Eniss Shabani

Personal information
- Date of birth: 29 May 2003 (age 23)
- Place of birth: Giessen, Germany
- Height: 1.80 m (5 ft 11 in)
- Position: Midfielder

Team information
- Current team: Śląsk Wrocław
- Number: 77

Youth career
- 0000–2008: TSV Krofdorf-Gleiberg
- 2008–2012: FSG Wettenberg
- 2012–2014: TSG Wieseck
- 2015–2021: 1. FSV Mainz 05

Senior career*
- Years: Team / Apps / (Gls)
- 2021–2025: 1. FSV Mainz 05 II / 85 / (5)
- 2022–2025: 1. FSV Mainz 05 / 1 / (0)
- 2025–2026: Vukovar 1991 / 27 / (0)
- 2026–: Śląsk Wrocław / 3 / (1)

International career
- 2018: Germany U16 / 1 / (0)
- 2022: Germany U19 / 1 / (0)
- 2023–2024: Albania U21 / 2 / (0)

= Eniss Shabani =

Albania footballer (born 2003)

Eniss Shabani (born 29 May 2003) is a professional footballer who plays as a midfielder for Ekstraklasa club Śląsk Wrocław. Born in Germany, he is an Albania and Germany youth international.

==Early life==
Shabani was born on 29 May 2003 in Giessen, Germany and is a native of Giessen. He was born to Kosovan father Veton Shabani and a mother from Bosnia and Herzegovina.

==Club career==
As a youth player, Shabani joined the youth academy of German side TSV Krofdorf-Gleiberg. In 2008, he joined the youth academy of German side FSG Wettenberg. Four years later, he joined the youth academy of German side TSG Wieseck. Subsequently, he joined the youth academy of German side TSG Wieseck in 2014.

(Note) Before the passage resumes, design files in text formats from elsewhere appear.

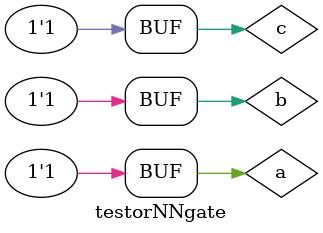
<source format=v>
module orNNgate ( output s, 
input p, q, c); 
assign s = (~((((~p) | (~q)) | (~c)))); 
endmodule // orNNgate 
// --------------------- 
// -- test or gate 
// --------------------- 
module testorNNgate; 
// ------------------------- dados locais 
reg a, b, c; // definir registradores 
wire s; // definir conexao (fio) 
// ------------------------- instancia 
orNNgate ORNN1 (s, a, b, c); 
// ------------------------- preparacao 
initial begin:start 
a=0; b=0; 
end 
// ------------------------- parte principal 
initial begin 
$display("Exercicio0004 - José Ferreira Reis Fonseca  - 405808"); 
$display("Test OR(NN)3 gate"); 
$display("\n~((~a | ~b) | ~c) = s\n"); 
$monitor("~((~%b | ~%b) | ~%b) = %b", a, b, c, s); 
a=0; b=0; c=0;
#1;
a=0; b=0; c=1;
#1;
a=0; b=1; c=0;
#1; 
a=0; b=1; c=1;
#1; 
a=1; b=0; c=0;
#1; 
a=1; b=0; c=1;
#1; 
a=1; b=1; c=0;
#1; 
a=1; b=1; c=1;
#1; 
end 
endmodule // testorNNgate 
</source>
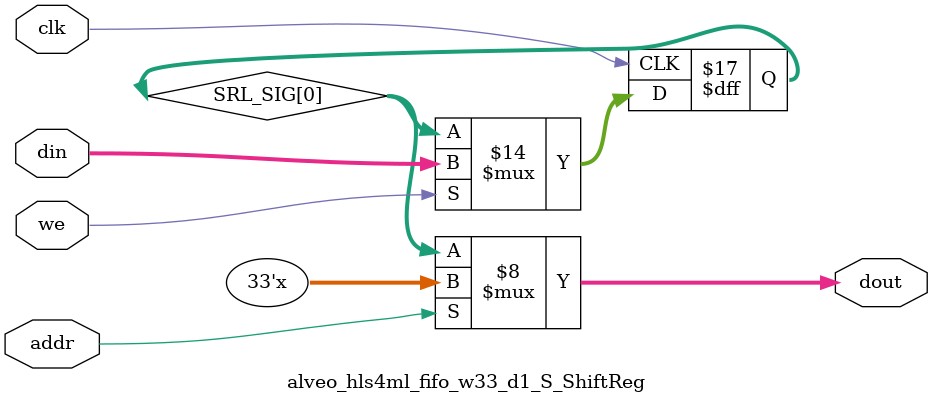
<source format=v>

`timescale 1 ns / 1 ps

module alveo_hls4ml_fifo_w33_d1_S
#(parameter
    MEM_STYLE   = "shiftReg",
    DATA_WIDTH  = 33,
    ADDR_WIDTH  = 1,
    DEPTH       = 1)
(
    // system signal
    input  wire                  clk,
    input  wire                  reset,

    // write
    output wire                  if_full_n,
    input  wire                  if_write_ce,
    input  wire                  if_write,
    input  wire [DATA_WIDTH-1:0] if_din,
    
    // read 
    output wire [ADDR_WIDTH:0]   if_num_data_valid, // for FRP
    output wire [ADDR_WIDTH:0]   if_fifo_cap,       // for FRP
    output wire                  if_empty_n,
    input  wire                  if_read_ce,
    input  wire                  if_read,
    output wire [DATA_WIDTH-1:0] if_dout
);
//------------------------Parameter----------------------

//------------------------Local signal-------------------
wire [ADDR_WIDTH-1:0] addr;
wire                  push;
wire                  pop;
reg signed [ADDR_WIDTH:0]   mOutPtr;
reg                   empty_n = 1'b0;
reg                   full_n  = 1'b1;
// with almost full?  no 
//------------------------Instantiation------------------
alveo_hls4ml_fifo_w33_d1_S_ShiftReg 
#(  .DATA_WIDTH (DATA_WIDTH),
    .ADDR_WIDTH (ADDR_WIDTH),
    .DEPTH      (DEPTH))
U_alveo_hls4ml_fifo_w33_d1_S_ShiftReg (
    .clk        (clk),
    .we         (push),
    .addr       (addr),
    .din        (if_din),
    .dout       (if_dout)
);
//------------------------Task and function--------------

//------------------------Body---------------------------
// has num_data_valid ? 
assign if_num_data_valid = mOutPtr + 1'b1; // yes
assign if_fifo_cap = DEPTH; // yes 

// has almost full ? 
assign if_full_n  = full_n; //no 
assign if_empty_n = empty_n;

assign push = (if_write & if_write_ce) & full_n;
assign pop  = (if_read & if_read_ce) & empty_n;
assign addr = mOutPtr[ADDR_WIDTH] == 1'b0 ? mOutPtr[ADDR_WIDTH-1:0]:{ADDR_WIDTH{1'b0}};

// full_n
always @(posedge clk ) begin
    if (reset == 1'b1)
        full_n <= 1'b1;
    else if (push & ~pop) begin
        if (mOutPtr == DEPTH - 2)
            full_n <= 1'b0;
    end
    else if (~push & pop)
        full_n <= 1'b1;
end

// almost_full_n 

// empty_n
always @(posedge clk ) begin
    if (reset == 1'b1)
        empty_n <= 1'b0;
    else if (push & ~pop)
        empty_n <= 1'b1;
    else if (~push & pop) begin
        if (mOutPtr == 0)
            empty_n <= 1'b0;
    end
end

// mOutPtr
always @(posedge clk ) begin
    if (reset == 1'b1)
        mOutPtr <= {ADDR_WIDTH+1{1'b1}};
    else if (push & ~pop)
        mOutPtr <= mOutPtr + 1'b1;
    else if (~push & pop)
        mOutPtr <= mOutPtr - 1'b1;
end

endmodule  


module alveo_hls4ml_fifo_w33_d1_S_ShiftReg
#(parameter
    DATA_WIDTH  = 33,
    ADDR_WIDTH  = 1,
    DEPTH       = 1)
(
    input  wire                  clk,
    input  wire                  we,
    input  wire [ADDR_WIDTH-1:0] addr,
    input  wire [DATA_WIDTH-1:0] din,
    output wire [DATA_WIDTH-1:0] dout
);

reg [DATA_WIDTH-1:0] SRL_SIG [0:DEPTH-1];
integer i;

always @ (posedge clk) begin
    if (we) begin
        for (i=0; i<DEPTH-1; i=i+1)
            SRL_SIG[i+1] <= SRL_SIG[i];
        SRL_SIG[0] <= din;
    end
end

assign dout = SRL_SIG[addr];

endmodule

</source>
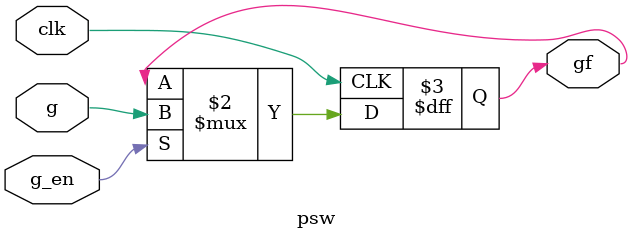
<source format=v>
module psw(
  input clk,
  input g_en,
  input g,
  output reg gf
);

always @(negedge clk) begin
  gf <= g_en ? g : gf;
end

endmodule


</source>
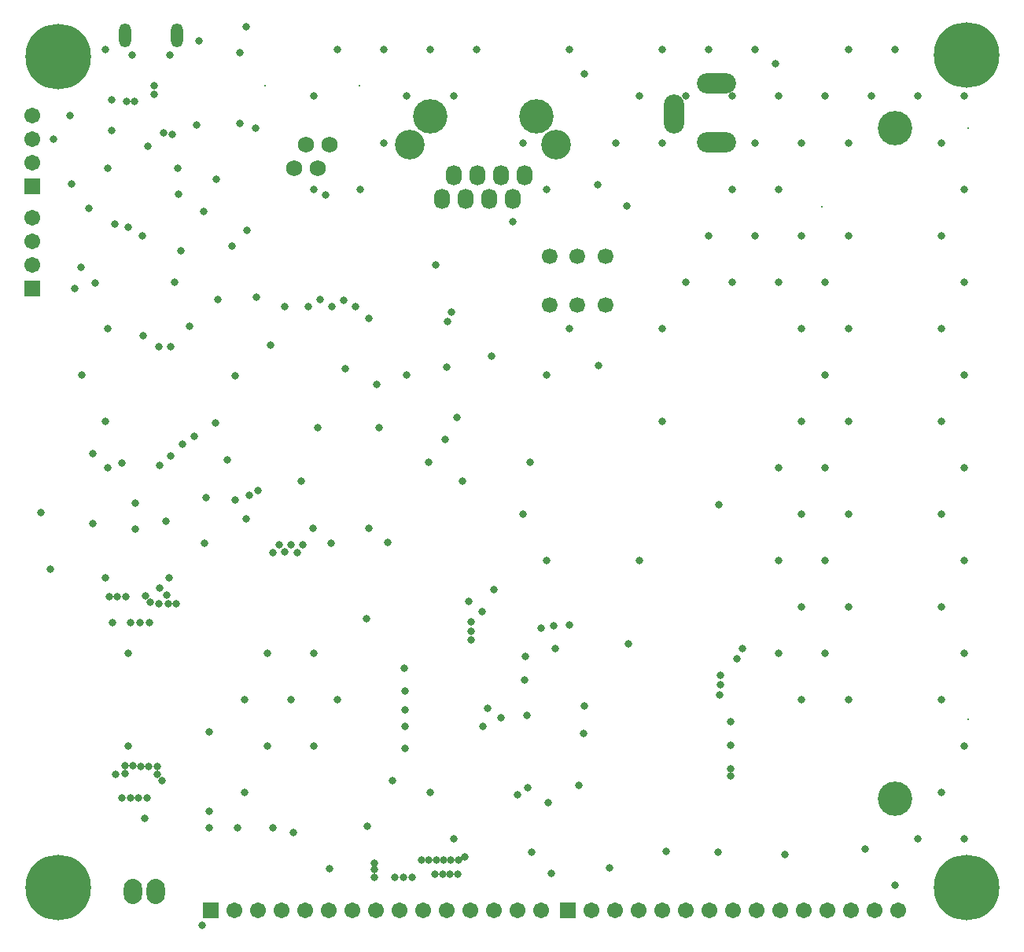
<source format=gbs>
G04*
G04 #@! TF.GenerationSoftware,Altium Limited,Altium Designer,21.6.4 (81)*
G04*
G04 Layer_Color=16711935*
%FSLAX25Y25*%
%MOIN*%
G70*
G04*
G04 #@! TF.SameCoordinates,66C397C5-0B84-4E1A-9DB0-3B2DC1B0179D*
G04*
G04*
G04 #@! TF.FilePolarity,Negative*
G04*
G01*
G75*
%ADD122C,0.03162*%
%ADD123O,0.05131X0.10249*%
%ADD124R,0.00800X0.00800*%
%ADD125C,0.14580*%
%ADD126C,0.27800*%
%ADD127O,0.07690X0.10642*%
%ADD128C,0.06658*%
%ADD129R,0.06706X0.06706*%
%ADD130C,0.06706*%
%ADD131O,0.16548X0.08674*%
%ADD132O,0.08674X0.16548*%
%ADD133C,0.12611*%
%ADD134O,0.06706X0.08674*%
%ADD135C,0.06800*%
%ADD136C,0.00800*%
%ADD137R,0.06706X0.06706*%
D122*
X48957Y370732D02*
D03*
X64705D02*
D03*
X65937Y336982D02*
D03*
X62000Y337500D02*
D03*
X58000Y354000D02*
D03*
X58201Y357701D02*
D03*
X49789Y351000D02*
D03*
X46639D02*
D03*
X40000Y351500D02*
D03*
X38500Y322500D02*
D03*
X60000Y138000D02*
D03*
X199500Y93500D02*
D03*
X197500Y86000D02*
D03*
X205000Y89500D02*
D03*
X40000Y338500D02*
D03*
X128500Y267000D02*
D03*
X138500Y266500D02*
D03*
X130818Y311375D02*
D03*
X97410Y296256D02*
D03*
X297957Y99295D02*
D03*
X298000Y103500D02*
D03*
Y107500D02*
D03*
X305017Y114673D02*
D03*
X401528Y353146D02*
D03*
X391685Y333461D02*
D03*
X401528Y313776D02*
D03*
X391685Y294091D02*
D03*
X401528Y274406D02*
D03*
X391685Y254720D02*
D03*
X401528Y235035D02*
D03*
X391685Y215350D02*
D03*
X401528Y195665D02*
D03*
X391685Y175980D02*
D03*
X401528Y156295D02*
D03*
X391685Y136610D02*
D03*
X401528Y116925D02*
D03*
X391685Y97240D02*
D03*
X401528Y77555D02*
D03*
X391685Y57870D02*
D03*
X401528Y38185D02*
D03*
X372000Y372831D02*
D03*
X381842Y353146D02*
D03*
Y38185D02*
D03*
X372000Y18500D02*
D03*
X352315Y372831D02*
D03*
X362158Y353146D02*
D03*
X352315Y333461D02*
D03*
Y294091D02*
D03*
Y254720D02*
D03*
Y215350D02*
D03*
Y175980D02*
D03*
Y136610D02*
D03*
Y97240D02*
D03*
X342472Y353146D02*
D03*
X332630Y333461D02*
D03*
Y294091D02*
D03*
X342472Y274406D02*
D03*
X332630Y254720D02*
D03*
X342472Y235035D02*
D03*
X332630Y215350D02*
D03*
X342472Y195665D02*
D03*
X332630Y175980D02*
D03*
X342472Y156295D02*
D03*
X332630Y136610D02*
D03*
X342472Y116925D02*
D03*
X332630Y97240D02*
D03*
X312945Y372831D02*
D03*
X322787Y353146D02*
D03*
X312945Y333461D02*
D03*
X322787Y313776D02*
D03*
X312945Y294091D02*
D03*
X322787Y274406D02*
D03*
Y195665D02*
D03*
Y156295D02*
D03*
Y116925D02*
D03*
X293260Y372831D02*
D03*
X303102Y353146D02*
D03*
Y313776D02*
D03*
X293260Y294091D02*
D03*
X303102Y274406D02*
D03*
X273575Y372831D02*
D03*
X283417Y353146D02*
D03*
X273575Y333461D02*
D03*
X283417Y274406D02*
D03*
X273575Y254720D02*
D03*
Y215350D02*
D03*
X263732Y353146D02*
D03*
X253890Y333461D02*
D03*
X263732Y156295D02*
D03*
X234205Y372831D02*
D03*
Y254720D02*
D03*
X214520Y333461D02*
D03*
X224362Y313776D02*
D03*
Y235035D02*
D03*
X214520Y175980D02*
D03*
X224362Y156295D02*
D03*
X194835Y372831D02*
D03*
X175150D02*
D03*
X184992Y353146D02*
D03*
X175150Y57870D02*
D03*
X184992Y38185D02*
D03*
X155465Y372831D02*
D03*
X165307Y353146D02*
D03*
X155465Y333461D02*
D03*
X165307Y235035D02*
D03*
X135780Y372831D02*
D03*
X145622Y313776D02*
D03*
X135780Y97240D02*
D03*
X125937Y353146D02*
D03*
Y313776D02*
D03*
Y116925D02*
D03*
X116095Y97240D02*
D03*
X125937Y77555D02*
D03*
X106252Y116925D02*
D03*
X96409Y97240D02*
D03*
X106252Y77555D02*
D03*
X96409Y57870D02*
D03*
X66882Y274406D02*
D03*
X37354Y372831D02*
D03*
Y215350D02*
D03*
X47197Y116925D02*
D03*
Y77555D02*
D03*
X27512Y235035D02*
D03*
X164500Y76500D02*
D03*
Y86000D02*
D03*
Y93000D02*
D03*
Y101000D02*
D03*
X78500Y1500D02*
D03*
X14000Y152500D02*
D03*
X63000Y173000D02*
D03*
X81500Y83500D02*
D03*
X54000Y47000D02*
D03*
X24500Y271500D02*
D03*
X27130Y280750D02*
D03*
X23000Y316000D02*
D03*
X47146Y297654D02*
D03*
X32256Y201756D02*
D03*
X38500Y195500D02*
D03*
X44500Y197500D02*
D03*
X10000Y176500D02*
D03*
X37500Y149000D02*
D03*
X46000Y141000D02*
D03*
X42500D02*
D03*
X39000D02*
D03*
X40500Y130000D02*
D03*
X48000D02*
D03*
X56000D02*
D03*
X52000D02*
D03*
X54380Y141215D02*
D03*
X67500Y138000D02*
D03*
X64000D02*
D03*
X56500Y138500D02*
D03*
X55958Y69083D02*
D03*
X59368Y69106D02*
D03*
X59463Y65741D02*
D03*
X49129Y69194D02*
D03*
X41888Y65682D02*
D03*
X45704Y69194D02*
D03*
X45662Y65874D02*
D03*
X44500Y55500D02*
D03*
X48000D02*
D03*
X51500D02*
D03*
X52638Y69137D02*
D03*
X55000Y55500D02*
D03*
X61463Y63075D02*
D03*
X151500Y28000D02*
D03*
Y22000D02*
D03*
X163802Y21937D02*
D03*
X160000Y22000D02*
D03*
X167500D02*
D03*
X151524Y25270D02*
D03*
X189977Y30476D02*
D03*
X187103Y29188D02*
D03*
X183953D02*
D03*
X180804D02*
D03*
X177654D02*
D03*
X174505D02*
D03*
X171359Y29338D02*
D03*
X177221Y23167D02*
D03*
X180371D02*
D03*
X183521D02*
D03*
X186670D02*
D03*
X132500Y25500D02*
D03*
X226500Y23500D02*
D03*
X225000Y53500D02*
D03*
X197000Y134500D02*
D03*
X177500Y281500D02*
D03*
X101500Y268000D02*
D03*
X92500Y234500D02*
D03*
X89000Y199000D02*
D03*
X127500Y212500D02*
D03*
X186500Y217000D02*
D03*
X188909Y190091D02*
D03*
X174646Y197854D02*
D03*
X201000Y243000D02*
D03*
X275000Y33000D02*
D03*
X297000Y32500D02*
D03*
X325500Y31500D02*
D03*
X359500Y34000D02*
D03*
X251000Y26000D02*
D03*
X41500Y299000D02*
D03*
X33000Y274000D02*
D03*
X93500Y43000D02*
D03*
X81516Y43016D02*
D03*
X32000Y172000D02*
D03*
X75000Y209000D02*
D03*
X120500Y190000D02*
D03*
X184000Y261535D02*
D03*
X182500Y257500D02*
D03*
X157000Y164000D02*
D03*
X125500Y170000D02*
D03*
X153500Y212711D02*
D03*
X181500Y207500D02*
D03*
X164000Y110500D02*
D03*
X159000Y63000D02*
D03*
X148000Y131500D02*
D03*
X69500Y287500D02*
D03*
X79000Y304252D02*
D03*
X73225Y255602D02*
D03*
X222000Y127500D02*
D03*
X228000Y119039D02*
D03*
X215000Y105500D02*
D03*
X191500Y139000D02*
D03*
X215500Y115500D02*
D03*
X55594Y332000D02*
D03*
X216000Y90500D02*
D03*
X218000Y32500D02*
D03*
X133000Y163500D02*
D03*
X212000Y57000D02*
D03*
X81500Y50000D02*
D03*
X148500Y43500D02*
D03*
X79500Y163500D02*
D03*
X64500Y149000D02*
D03*
X65000Y200500D02*
D03*
X84000Y214500D02*
D03*
X139000Y237500D02*
D03*
X152500Y231000D02*
D03*
X210000Y300000D02*
D03*
X246000Y315500D02*
D03*
X97000Y382500D02*
D03*
X101000Y339500D02*
D03*
X94441Y341560D02*
D03*
X91000Y289500D02*
D03*
X53000Y294000D02*
D03*
X60500Y144500D02*
D03*
X63500Y141500D02*
D03*
X60500Y196500D02*
D03*
X307500Y119000D02*
D03*
X108500Y43000D02*
D03*
X117059Y41059D02*
D03*
X149000Y170000D02*
D03*
X217500Y198000D02*
D03*
X240500Y94500D02*
D03*
X297500Y180000D02*
D03*
X246500Y239000D02*
D03*
X121295Y163000D02*
D03*
X118736Y159500D02*
D03*
X116177Y163000D02*
D03*
X111059D02*
D03*
X113618Y160000D02*
D03*
X92500Y181846D02*
D03*
X108500Y159500D02*
D03*
X97000Y174000D02*
D03*
X102000Y186000D02*
D03*
X98500Y183815D02*
D03*
X258500Y306500D02*
D03*
X107500Y247500D02*
D03*
X50000Y169500D02*
D03*
Y180500D02*
D03*
X216500Y60000D02*
D03*
X60000Y247000D02*
D03*
X53500Y251500D02*
D03*
X65000Y247000D02*
D03*
X38500Y254500D02*
D03*
X113500Y264000D02*
D03*
X123500D02*
D03*
X133500D02*
D03*
X143500D02*
D03*
X85000Y267000D02*
D03*
X149000Y259000D02*
D03*
X321500Y367000D02*
D03*
X84500Y318000D02*
D03*
X80000Y183000D02*
D03*
X234000Y129000D02*
D03*
X76000Y341000D02*
D03*
X77000Y376500D02*
D03*
X94500Y371500D02*
D03*
X30500Y305500D02*
D03*
X15500Y335000D02*
D03*
X22500Y345000D02*
D03*
X70000Y205500D02*
D03*
X68250Y322750D02*
D03*
X68498Y311491D02*
D03*
X182095Y238405D02*
D03*
X240500Y362500D02*
D03*
X202102Y144103D02*
D03*
X192476Y122476D02*
D03*
X227500Y128500D02*
D03*
X192566Y130350D02*
D03*
X192587Y126413D02*
D03*
X259000Y121000D02*
D03*
X240000Y83000D02*
D03*
X302500Y64937D02*
D03*
Y68087D02*
D03*
Y78000D02*
D03*
X238000Y61000D02*
D03*
X302500Y88000D02*
D03*
D123*
X45709Y378999D02*
D03*
X67953D02*
D03*
D124*
X402984Y88839D02*
D03*
Y339665D02*
D03*
X341016Y306161D02*
D03*
D125*
X372000Y55335D02*
D03*
Y339665D02*
D03*
X220000Y344657D02*
D03*
X175000D02*
D03*
D126*
X402500Y370500D02*
D03*
X17500Y370000D02*
D03*
Y17500D02*
D03*
X402500D02*
D03*
D127*
X49079Y16000D02*
D03*
X58921D02*
D03*
D128*
X225726Y285362D02*
D03*
X237545Y285339D02*
D03*
X249340Y285343D02*
D03*
Y264480D02*
D03*
X237565Y264500D02*
D03*
X225726D02*
D03*
D129*
X6500Y315000D02*
D03*
Y271500D02*
D03*
D130*
Y325000D02*
D03*
Y335000D02*
D03*
Y345000D02*
D03*
Y281500D02*
D03*
Y291500D02*
D03*
Y301500D02*
D03*
X243500Y8000D02*
D03*
X253500D02*
D03*
X263500D02*
D03*
X273500D02*
D03*
X283500D02*
D03*
X293500D02*
D03*
X303500D02*
D03*
X313500D02*
D03*
X323500D02*
D03*
X333500D02*
D03*
X343500D02*
D03*
X353500D02*
D03*
X363500D02*
D03*
X373500D02*
D03*
X222000D02*
D03*
X212000D02*
D03*
X202000D02*
D03*
X192000D02*
D03*
X182000D02*
D03*
X172000D02*
D03*
X162000D02*
D03*
X152000D02*
D03*
X142000D02*
D03*
X132000D02*
D03*
X122000D02*
D03*
X112000D02*
D03*
X102000D02*
D03*
X92000D02*
D03*
D131*
X296500Y358500D02*
D03*
Y333500D02*
D03*
D132*
X278500Y345500D02*
D03*
D133*
X228425Y332650D02*
D03*
X166614D02*
D03*
D134*
X185000Y319657D02*
D03*
X195000D02*
D03*
X205000D02*
D03*
X215000D02*
D03*
X180000Y309658D02*
D03*
X190000D02*
D03*
X200000D02*
D03*
X210000D02*
D03*
D135*
X132500Y332500D02*
D03*
X122500D02*
D03*
X127500Y322500D02*
D03*
X117500D02*
D03*
D136*
X145000Y357500D02*
D03*
X105000D02*
D03*
D137*
X233500Y8000D02*
D03*
X82000D02*
D03*
M02*

</source>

Following his stint there, he joined the youth academy of German Bundesliga side 1. FSV Mainz 05 and was promoted to the club's reserve team in 2021. Six months later, he was promoted to their senior team. On 13 May 2023, he debuted for them during a 3–0 away loss to Eintracht Frankfurt in the league.

==International career==
Shabani is an Albania and Germany youth international. During October and November 2023, he played for the Albania under-21 team for the 2025 UEFA European Under-21 Championship qualification.